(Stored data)
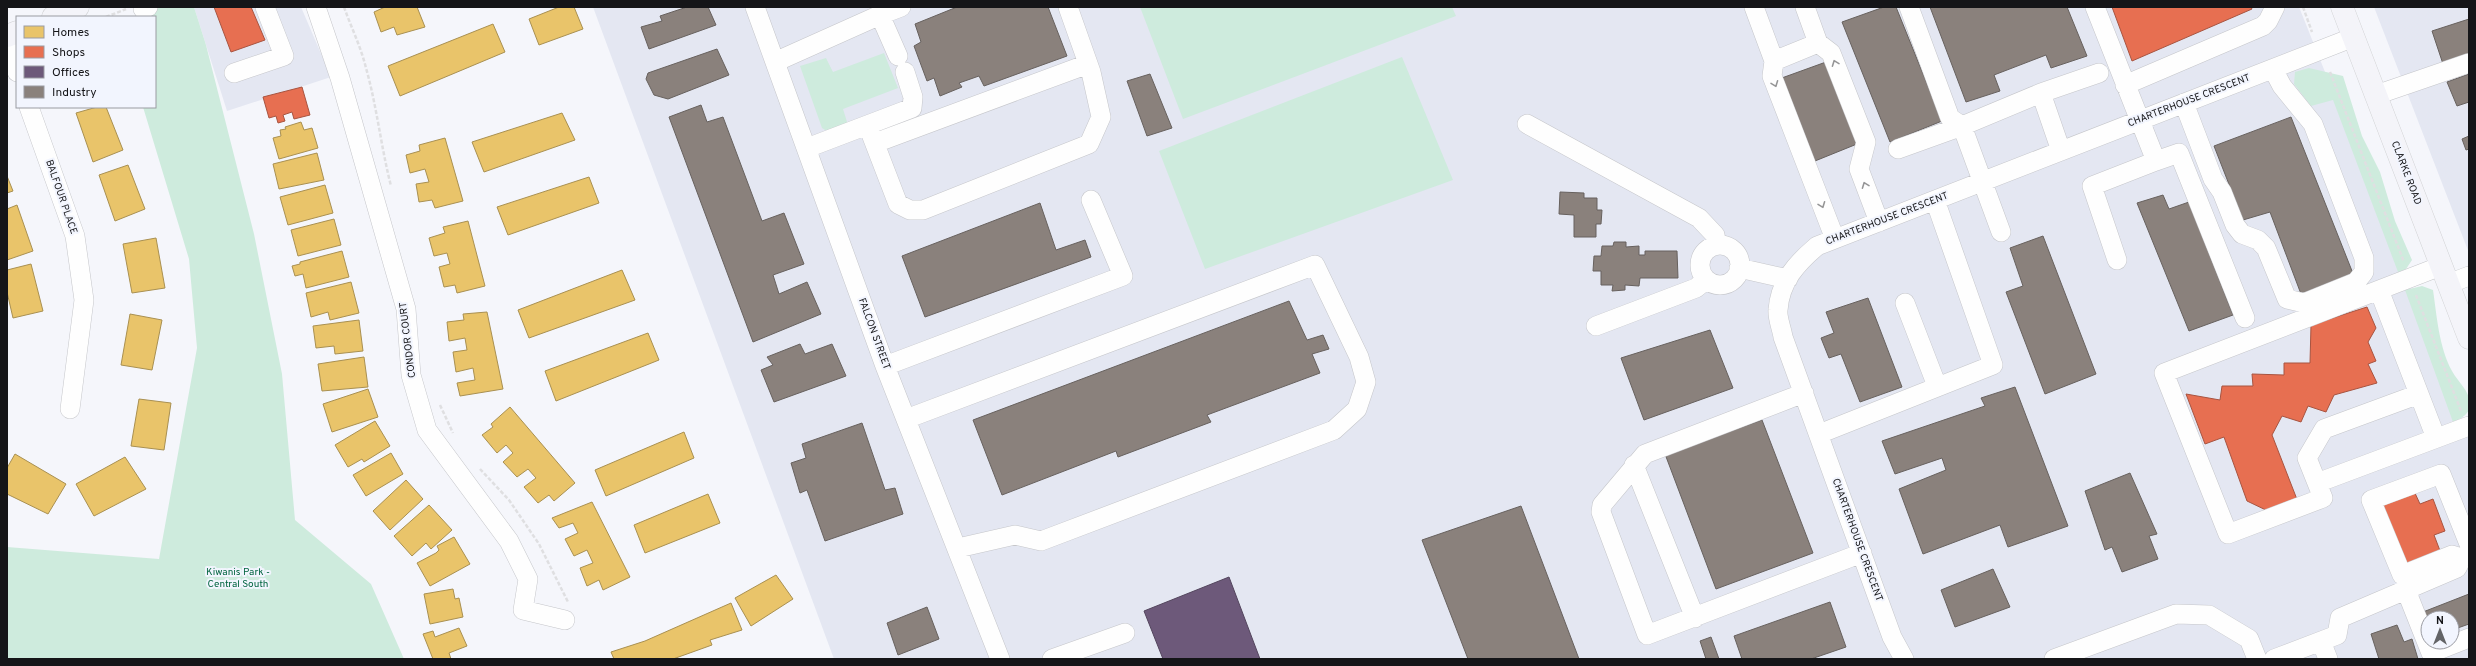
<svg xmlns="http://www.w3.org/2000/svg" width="2476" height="666" viewBox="0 0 2476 666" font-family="Overpass,sans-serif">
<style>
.built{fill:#e4e7f2;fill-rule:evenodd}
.green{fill:#ceebdd}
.homes{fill:#e9c46a;stroke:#a99051}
.shops{fill:#e76f51;stroke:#a85440}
.offices{fill:#6d597a;stroke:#53455d}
.industry{fill:#8a817c;stroke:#67615e}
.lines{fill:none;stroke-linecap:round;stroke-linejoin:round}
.minor-casing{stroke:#c5c6ca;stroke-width:20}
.major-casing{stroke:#d1d2d4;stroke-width:23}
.path{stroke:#dfdfe1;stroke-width:2.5;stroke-dasharray:4 2;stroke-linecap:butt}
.minor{stroke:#fefefe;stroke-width:19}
.major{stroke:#f4f4f9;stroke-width:22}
.oneway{stroke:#959596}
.labels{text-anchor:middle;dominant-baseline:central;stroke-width:4;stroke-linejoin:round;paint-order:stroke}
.street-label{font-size:10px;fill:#151518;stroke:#f2f5fe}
.park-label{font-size:10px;fill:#00643f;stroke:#f2f5fe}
</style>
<rect width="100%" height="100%" fill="#f5f6fb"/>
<path class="built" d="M194 7H301L331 77 227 111Z
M593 7H2299L2469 432V659H834ZM2428 618H2452V642H2428Z
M2374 7H2469V253Z"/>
<path class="green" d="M161 7H194L206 45 254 234 282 374 295 520 371 584 404 659H7V547L159 559 197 348 189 259 143 107H155V17H136Z
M1140 7H1452L1456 16 1183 119Z
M884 53 898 88 843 109 848 125 830 133 822 128 800 66 826 58 833 72Z
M1402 57 1453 180 1205 269 1159 151Z
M2309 68 2343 76 2362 136 2380 172 2395 221 2412 260 2406 269 2398 272 2333 100 2311 106 2294 84 2295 72Z
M2422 286 2433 290C2437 317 2439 347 2452 371 2459 384 2473 393 2469 409 2467 416 2459 419 2453 422L2405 290Z"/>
<path class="homes" d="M385 7H417L425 27 397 35 394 27 381 32 374 12Z
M559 7H574L583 29 539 45 529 19Z
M493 24 505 52 400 96 388 66Z
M97 107H106L123 150 93 162 76 113Z
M562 113 575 140 484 172 472 142Z
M301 122 304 130 312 128 318 148 279 159 273 138 281 136 280 130 286 129 285 127Z
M445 138 463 201 435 208 432 200 419 202 416 184 429 182 425 169 410 173 406 155 420 151 419 145Z
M317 153 324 180 279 189 273 164Z
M128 165 145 209 115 221 99 175Z
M7 176 13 191 7 193Z
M589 177 599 203 508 235 497 207Z
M325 185 333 213 288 225 280 197Z
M17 205 33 251 7 260V209Z
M334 219 341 245 298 256 291 230Z
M468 221 485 286 457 293 455 285 444 287 439 267 450 264 447 253 434 256 429 238 445 233 443 227Z
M156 238 165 288 132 293 123 244Z
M342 251 349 277 306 288 303 274 295 276 292 266 300 264V262Z
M31 264 43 311 13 318 7 292V270Z
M622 270 635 300 529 338 518 310Z
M351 282 359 313 330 320 328 312 311 317 306 293Z
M487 312 503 389 460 396 457 383 475 380 473 368 456 372 453 352 467 350 465 338 449 341 447 322 464 320 463 314Z
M130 314 162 320 152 370 121 365Z
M359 320 363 351 335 354 334 346 316 348 313 326Z
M648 333 659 360 556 401 545 371Z
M364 357 368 387 322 391 318 364Z
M368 389 378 417 332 432 323 404Z
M139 399 171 403 164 450 131 446Z
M510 407 575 483 554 501 549 495 538 503 524 487 536 478 528 469 517 477 503 462 513 453 506 445 497 453 482 435 493 427 491 424Z
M375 421 390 446 364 462 362 459 348 467 335 445Z
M684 432 694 458 606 496 595 470Z
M391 453 403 474 366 496 353 475Z
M15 454 66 484 48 514 7 494V468Z
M125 457 146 489 94 516 76 484Z
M406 480 423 499 390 530 373 511Z
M708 494 720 523 645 553 634 525Z
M592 502 630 577 603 590 599 580 587 586 580 568 593 563 587 550 574 556 565 539 578 533 573 523 559 528 552 518Z
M429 505 452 530 431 549 426 543 412 556 394 536Z
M454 537 470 564 430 586 417 563 436 553 439 550 437 546Z
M776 575 793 599 751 626 735 598Z
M453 589 455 599 459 598 463 617 430 624 424 594Z
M731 603 742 630 710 640 712 645 673 659H614L611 652 645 641Z
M459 628 467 646 449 653 451 659H433L423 634 433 631 435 637Z"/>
<path class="shops" d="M214 7H251L265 40 231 52Z
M2112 7H2251L2252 9 2132 61Z
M302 87 310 115 294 119 292 112 283 115 285 121 278 123 276 116 269 118 263 97Z
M2367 307 2376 328 2368 342 2376 361 2368 364 2377 383 2334 395 2326 412 2308 406 2301 422 2282 416 2272 435 2298 502 2268 511 2247 501 2224 437 2205 444 2186 394 2220 400 2222 386H2253L2252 374 2284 375V363H2310L2311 325Z
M2414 491 2420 504 2433 499 2445 531 2434 535 2442 556 2407 569 2382 503Z"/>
<path class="offices" d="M1229 577 1260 659H1163L1144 611Z"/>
<path class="industry" d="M687 7H708L716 25 649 49 641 27 662 21 660 16Z
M957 7H1048L1067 56 984 86 979 76 959 83 962 87 940 96 934 78 927 81 914 46 921 42 915 24Z
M1884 7H1896L1942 121 1890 142 1842 22Z
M1930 7H2067L2087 56 2051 68 2046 55 1994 75 2000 91 1966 102Z
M2469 19V58L2444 67 2432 31Z
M717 49 729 75 668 99 654 95 646 79 648 73Z
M1826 62 1857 144 1810 163 1779 79Z
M1150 74 1172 128 1147 136 1127 81Z
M2469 74V102L2457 106 2447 82Z
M701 105 707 122 723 117 762 221 784 213 804 264 773 275 779 294 807 282 821 314 753 342 669 117Z
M2291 117 2354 276 2301 294 2270 212 2243 220 2214 146Z
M2469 136V149L2466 150 2462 139Z
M1560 192 1584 193V198H1597V210H1602L1601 224H1596V237H1574V215L1559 214Z
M2163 195 2169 209 2189 202 2233 315 2189 331 2137 203Z
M1040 203 1056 250 1085 240 1091 257 925 317 902 256Z
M2043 236 2096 374 2045 394 2006 292 2023 286 2010 248Z
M1614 242H1626V247L1639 246V255H1645V251H1677L1678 278H1640L1639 286 1625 285V290L1612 291 1613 285H1601V271H1593L1594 256H1601L1602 246H1613Z
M1868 298 1902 387 1860 402 1841 354 1829 358 1821 338 1834 333 1826 312Z
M1289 301 1307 340 1323 335 1329 349 1312 354 1320 373 1207 415 1211 422 1118 457 1116 451 1002 495 973 420Z
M1710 330 1733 388 1644 420 1621 358Z
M800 344 805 354 832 344 846 376 774 402 761 370 773 365 767 357Z
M2015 387 2068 526 2008 547 2000 525 1923 554 1899 489 1946 470 1942 458 1895 474 1882 441 1985 406 1981 398Z
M1762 420 1813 553 1716 589 1665 454Z
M862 423 885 490 895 488 903 514 825 541 807 490 800 493 791 463 806 458 802 444Z
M2130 473 2157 534 2149 536 2158 559 2122 572 2112 547 2105 550 2085 491Z
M1521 506 1579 659H1468L1422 540Z
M1993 569 2010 607 1955 627 1941 590Z
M2469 594V624L2452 630V618H2428V624L2423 612Z
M1830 602 1846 647 1811 659H1742L1734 636Z
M927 607 939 639 898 655 887 623Z
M2397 625 2404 642 2412 639 2418 659H2379L2371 634Z
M1711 637 1719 659H1706L1700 641Z"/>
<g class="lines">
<g class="minor-casing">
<path id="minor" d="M316 7 340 78 406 309 411 375 427 430 509 541 528 579 523 610 565 620
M755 7 885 366 1000 659
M1754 7 1774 61 1772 76 1835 239
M1805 7 1818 43 1831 53 1866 142 1859 169 1879 222
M1909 7 1950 118 1962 126 2001 232
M2095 7 2156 161 2092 186 2117 260
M143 9 148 7
M880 15 901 7
M7 43 17 72
M1774 61 1818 43
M775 62 880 15 898 56
M234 73 284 56 265 7
M2125 85 2263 26 2268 21 2275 7
M2041 93 2099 73
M2376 95 2469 63
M2184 103 2213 179 2222 192 2235 225 2242 234 2258 240 2266 248 2287 299 2304 303 2356 282 2364 272V258L2313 124 2282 86 2273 69
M29 107 75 236 84 300 70 409
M1527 124 1699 218 1715 235 1717 245
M868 126 898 204 910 210H923L1089 144 1101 117 1091 72 1068 7
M875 143 1088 64
M807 148 912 108 913 97 905 72
M1898 149 1962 126 2041 93 2061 151
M2156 161 2179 153 2245 318
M1700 265a20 20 0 1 1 40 0a20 20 0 1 1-40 0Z
M1739 268 1788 279
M2448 284 2469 276
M2379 290 2419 394 2324 429 2307 458 2323 498 2228 534 2164 373 2441 266
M1905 303 1937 386
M1596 326 1696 288 1706 280
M885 366 1123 276 1091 200
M1804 393 1645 454 1602 505 1601 512 1647 635 1862 553
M2419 394 2436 438
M906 419 1315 265 1359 357 1366 382 1357 409 1334 430 1041 541 1015 535 958 548
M1819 434 1993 365 1935 200
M1634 465 1695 618
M2317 483 2469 426
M2462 558 2452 555 2402 575 2371 500 2441 474 2469 544
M2406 590 2431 653 2469 638
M2321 641 2328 659
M1052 659 1125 633
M1904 659 1892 637 1783 337C1782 329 1777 318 1778 310 1780 281 1797 263 1817 246L2354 37
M2054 659 2176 614 2209 615 2249 639 2257 659
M2274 659 2337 635 2340 618 2457 568 2462 558 2469 555"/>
</g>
<g class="major-casing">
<path id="major" d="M2342 7 2469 338
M53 17 78 7
M7 36 17 32"/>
</g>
<path class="path" d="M344 7C351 27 361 47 366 68 377 107 381 147 391 186
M2303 7 2312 32
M106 17 126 9
M2330 72 2404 262
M2416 295 2461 411
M440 405 453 433
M480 469 509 500 539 544 568 602"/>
<use href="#minor" class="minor"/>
<use href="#major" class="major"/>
</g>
<defs><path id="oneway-chevron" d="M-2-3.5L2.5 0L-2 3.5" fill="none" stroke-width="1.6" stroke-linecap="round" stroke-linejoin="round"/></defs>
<g class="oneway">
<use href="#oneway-chevron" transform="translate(1835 63) rotate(-111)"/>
<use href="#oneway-chevron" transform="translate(1775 84) rotate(69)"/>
<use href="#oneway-chevron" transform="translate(1865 185) rotate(-111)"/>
<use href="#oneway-chevron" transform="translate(1822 205) rotate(69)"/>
</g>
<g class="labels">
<g class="street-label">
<text transform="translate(2189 101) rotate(-21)">CHARTERHOUSE CRESCENT</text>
<text transform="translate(2406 173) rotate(69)">CLARKE ROAD</text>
<text transform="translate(61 197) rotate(71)">BALFOUR PLACE</text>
<text transform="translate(1887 219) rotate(-21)">CHARTERHOUSE CRESCENT</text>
<text transform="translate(874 334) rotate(70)">FALCON STREET</text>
<text transform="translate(408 340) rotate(-97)">CONDOR COURT</text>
<text transform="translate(1857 540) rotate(70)">CHARTERHOUSE CRESCENT</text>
</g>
<g class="park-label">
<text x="238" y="572">Kiwanis Park -<tspan x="238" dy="12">Central South</tspan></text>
</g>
</g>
<rect width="2476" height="666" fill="none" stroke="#151518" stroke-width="16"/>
<rect x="16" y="16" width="140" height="92" fill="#f2f5fe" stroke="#9a9ba2"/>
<rect x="24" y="26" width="20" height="12" fill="#e9c46a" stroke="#9a9ba2"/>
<text x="52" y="36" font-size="12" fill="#151518">Homes</text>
<rect x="24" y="46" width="20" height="12" fill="#e76f51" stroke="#9a9ba2"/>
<text x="52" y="56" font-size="12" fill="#151518">Shops</text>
<rect x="24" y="66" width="20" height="12" fill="#6d597a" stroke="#9a9ba2"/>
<text x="52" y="76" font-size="12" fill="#151518">Offices</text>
<rect x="24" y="86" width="20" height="12" fill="#8a817c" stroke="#9a9ba2"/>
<text x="52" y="96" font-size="12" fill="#151518">Industry</text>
<g transform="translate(2440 630)"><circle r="19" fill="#f2f5fe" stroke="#9a9ba2"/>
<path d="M0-3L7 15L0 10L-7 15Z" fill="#636467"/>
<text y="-6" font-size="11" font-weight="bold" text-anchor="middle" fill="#151518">N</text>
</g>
</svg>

> **Work request**
Filter the records, keeping only lines that contain "labels", and show those lines.

> **Result**
.labels{text-anchor:middle;dominant-baseline:central;stroke-width:4;stroke-linejoin:round;paint-order:stroke}
<g class="labels">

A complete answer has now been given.